## [Records for processing]
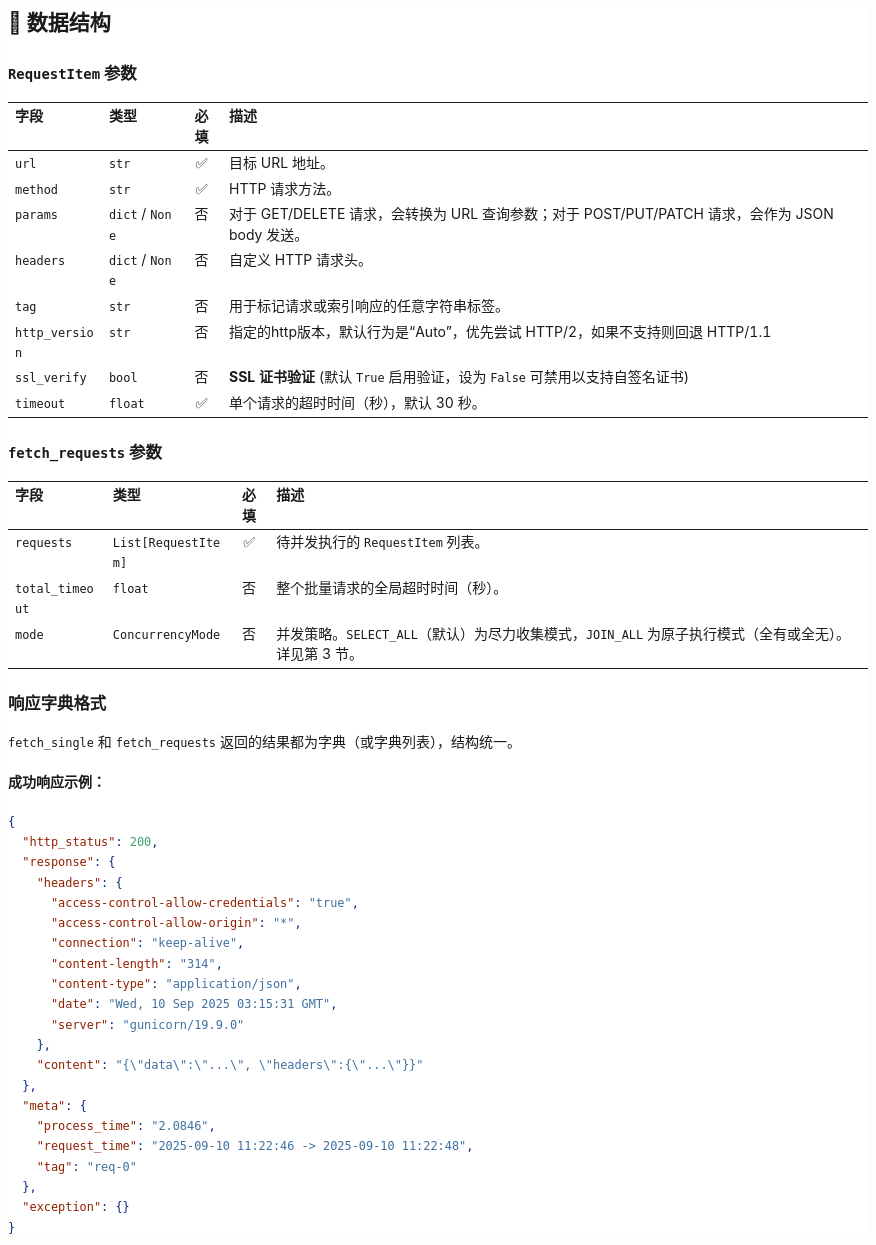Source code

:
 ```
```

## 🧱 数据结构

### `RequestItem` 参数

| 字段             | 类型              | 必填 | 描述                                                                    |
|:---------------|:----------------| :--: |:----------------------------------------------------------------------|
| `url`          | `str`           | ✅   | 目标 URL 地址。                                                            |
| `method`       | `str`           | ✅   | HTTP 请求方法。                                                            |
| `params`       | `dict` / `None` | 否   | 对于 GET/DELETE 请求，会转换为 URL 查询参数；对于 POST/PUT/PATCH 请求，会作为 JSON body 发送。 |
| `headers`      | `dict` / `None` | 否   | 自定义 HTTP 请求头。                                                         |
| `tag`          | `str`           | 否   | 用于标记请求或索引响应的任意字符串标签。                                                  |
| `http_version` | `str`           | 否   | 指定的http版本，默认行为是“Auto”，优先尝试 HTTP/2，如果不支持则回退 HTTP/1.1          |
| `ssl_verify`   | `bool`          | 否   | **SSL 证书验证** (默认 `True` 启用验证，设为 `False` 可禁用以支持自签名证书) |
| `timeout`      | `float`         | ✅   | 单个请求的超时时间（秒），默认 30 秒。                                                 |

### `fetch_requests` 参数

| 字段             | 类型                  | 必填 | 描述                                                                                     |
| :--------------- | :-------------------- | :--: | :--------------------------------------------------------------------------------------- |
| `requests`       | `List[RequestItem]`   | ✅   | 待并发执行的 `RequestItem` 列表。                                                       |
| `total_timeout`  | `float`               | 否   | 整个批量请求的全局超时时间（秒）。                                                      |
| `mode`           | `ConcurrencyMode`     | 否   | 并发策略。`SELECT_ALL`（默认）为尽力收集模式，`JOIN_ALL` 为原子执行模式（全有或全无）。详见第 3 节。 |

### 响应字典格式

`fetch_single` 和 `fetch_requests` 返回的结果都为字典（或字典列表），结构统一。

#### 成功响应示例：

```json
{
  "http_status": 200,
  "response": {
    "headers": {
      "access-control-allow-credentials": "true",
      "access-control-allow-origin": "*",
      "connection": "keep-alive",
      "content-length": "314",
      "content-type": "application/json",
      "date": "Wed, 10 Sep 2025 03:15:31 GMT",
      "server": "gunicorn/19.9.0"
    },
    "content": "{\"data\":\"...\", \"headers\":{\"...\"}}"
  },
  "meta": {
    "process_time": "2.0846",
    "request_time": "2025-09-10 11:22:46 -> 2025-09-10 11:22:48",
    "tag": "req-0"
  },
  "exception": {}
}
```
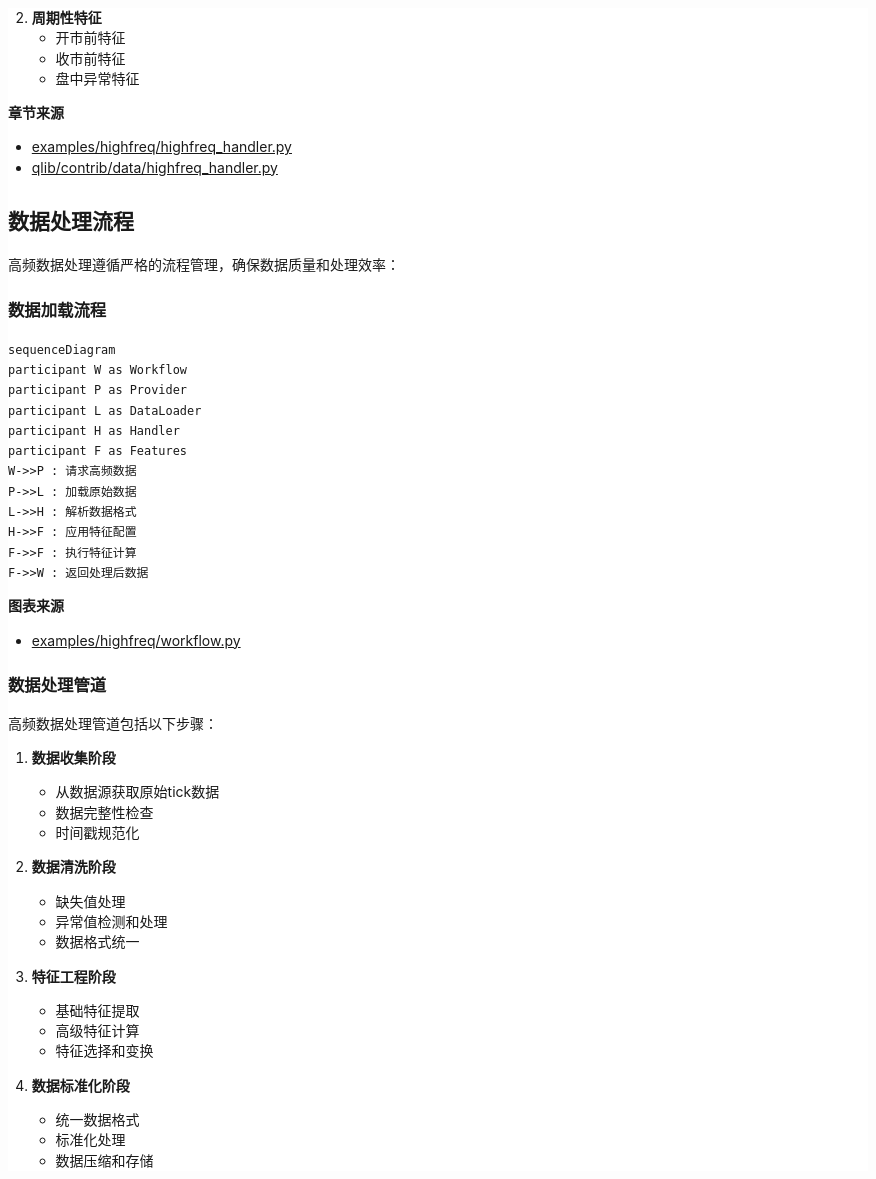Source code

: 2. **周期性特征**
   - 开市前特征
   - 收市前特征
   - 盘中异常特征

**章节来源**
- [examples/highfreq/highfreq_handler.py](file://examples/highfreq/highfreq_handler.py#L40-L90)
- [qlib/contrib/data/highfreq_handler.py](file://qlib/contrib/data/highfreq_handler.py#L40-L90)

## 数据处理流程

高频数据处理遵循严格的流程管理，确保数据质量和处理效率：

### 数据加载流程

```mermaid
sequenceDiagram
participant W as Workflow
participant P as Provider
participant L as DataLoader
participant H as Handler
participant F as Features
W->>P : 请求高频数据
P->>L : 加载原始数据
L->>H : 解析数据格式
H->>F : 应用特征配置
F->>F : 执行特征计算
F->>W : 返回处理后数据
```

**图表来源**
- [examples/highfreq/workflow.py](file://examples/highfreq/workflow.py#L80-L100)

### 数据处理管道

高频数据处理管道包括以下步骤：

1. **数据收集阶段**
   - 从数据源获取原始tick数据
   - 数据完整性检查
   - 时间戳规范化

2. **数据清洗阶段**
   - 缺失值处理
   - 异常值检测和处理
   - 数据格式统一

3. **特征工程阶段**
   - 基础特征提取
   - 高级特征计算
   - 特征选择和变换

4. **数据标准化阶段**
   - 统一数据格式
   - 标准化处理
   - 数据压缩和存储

## [Exercise requirements]
Count every line in the entries above where the word "participant" appears; respond with the number alone.

## [Exercise output]
5